Today, a fax machine at the office started complaining that it couldn’t send emails. No useful error messages or anything…
After some digging it turns out the fax machine was getting SERVFAIL from the name server. This nameserver carries slaved zones for certain domains used for critical infrastructure, and it turns out there was a problem getting updates from upstream.
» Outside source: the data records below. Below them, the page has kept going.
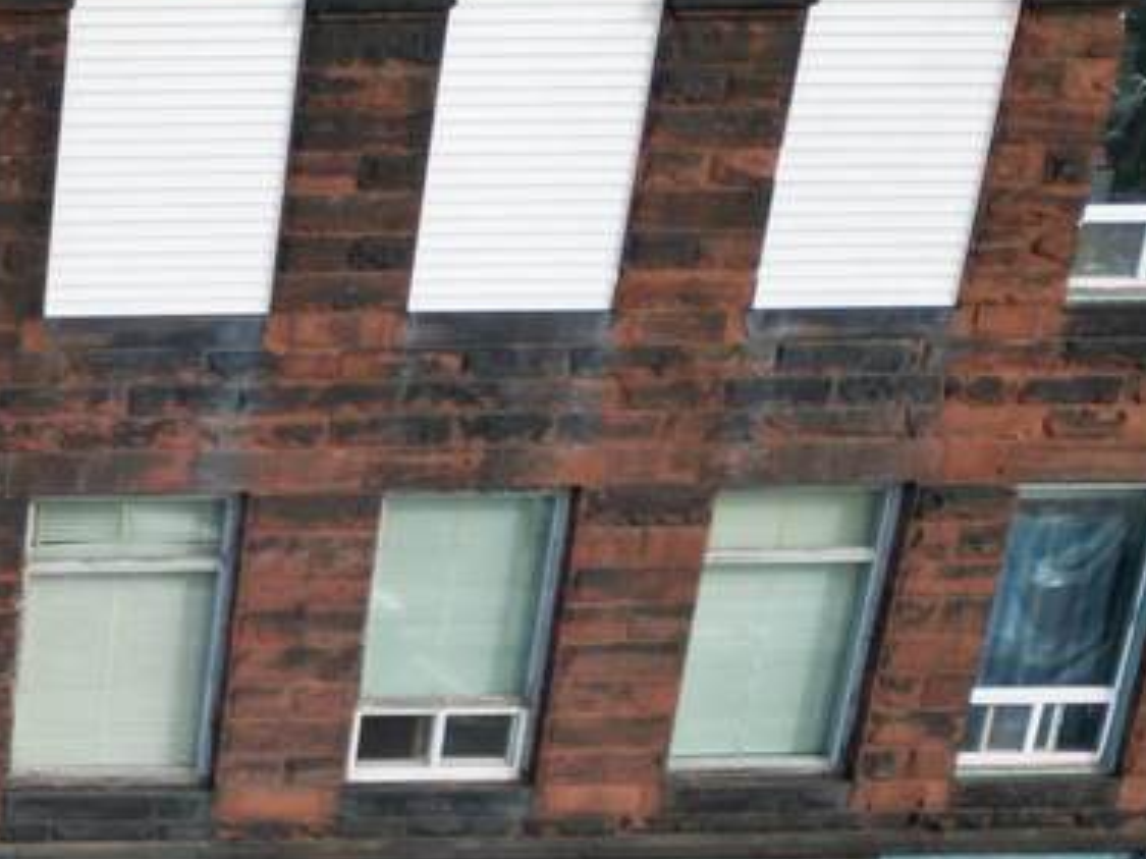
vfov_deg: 17.6
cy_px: 841
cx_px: -474
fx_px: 2714
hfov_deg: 20.9
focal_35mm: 82
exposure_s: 1/2000
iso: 200
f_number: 1.7
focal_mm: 6.72
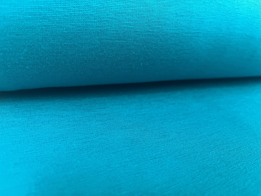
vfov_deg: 53.1
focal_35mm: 26
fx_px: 196
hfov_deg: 67.3
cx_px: 130
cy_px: 98
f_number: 1.6
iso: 500
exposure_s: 1/50
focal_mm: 5.1
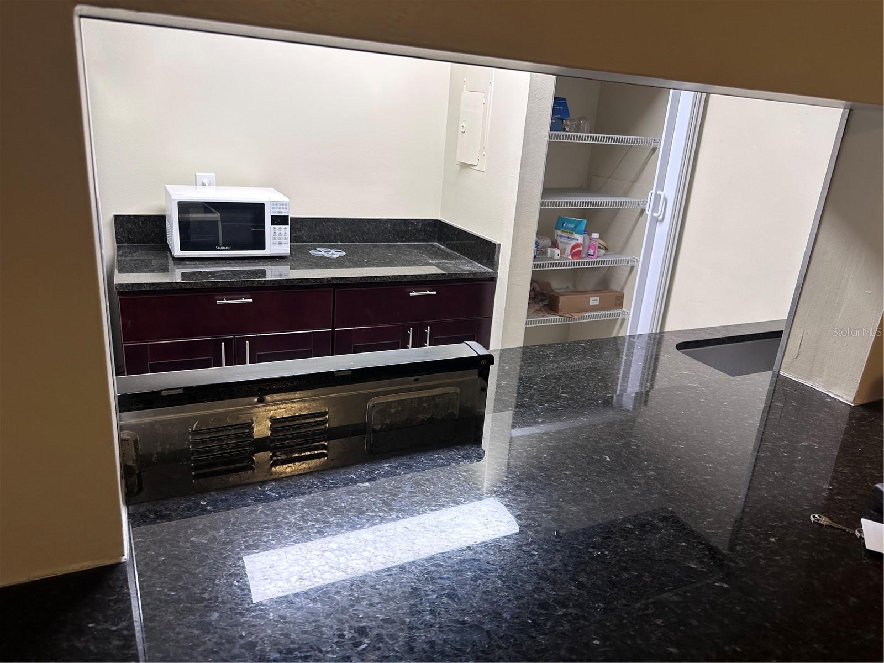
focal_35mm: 24
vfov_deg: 56.8
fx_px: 613
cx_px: 442
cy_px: 332
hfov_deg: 71.6
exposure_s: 1/60
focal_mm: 6.86
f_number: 1.78
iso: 125
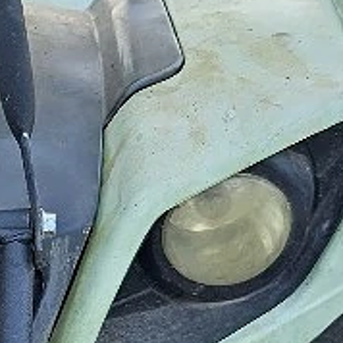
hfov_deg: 11.1
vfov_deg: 11.4
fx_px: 1704
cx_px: -141
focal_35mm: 152
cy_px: 361
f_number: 1.8
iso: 25
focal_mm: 5.4
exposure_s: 1/110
Unfortunately the error message was not very helpful:
Mar 11 11:16:04 ns3 named: transfer of 'fubra.it/IN' from 18.104.22.168#53: failed while receiving responses: CNAME and other data Mar 11 11:16:04 ns3 named: transfer of 'fubra.it/IN' from 22.214.171.124#53: end of transfer
After a little digging I found a useful command installed by the bind package: named-checkzone
This command made it easy to see where the error came from. First I grabbed the zone using dig with the axfr option:
dig @ns1.fubra.com fubra.it axfr > /root/db.fubra.it
Next I used named-checkzone to parse the zone and reveal the problem:
named-checkzone -d fubra.it. /root/db.fubra.it
… which returned the following….
loading "fubra.it." from "/root/db.fubra.it" class "IN" dns_master_load: /root/db.fubra.it:69: code.fubra.it: CNAME and other data zone fubra.it/IN: loading master file /root/db.fubra.it: CNAME and other data
Looking at line 69 in the zone file revealed the problem – there was an Address and CNAME record for the same resource code.fubra.it. Two minutes later the problem was fixed.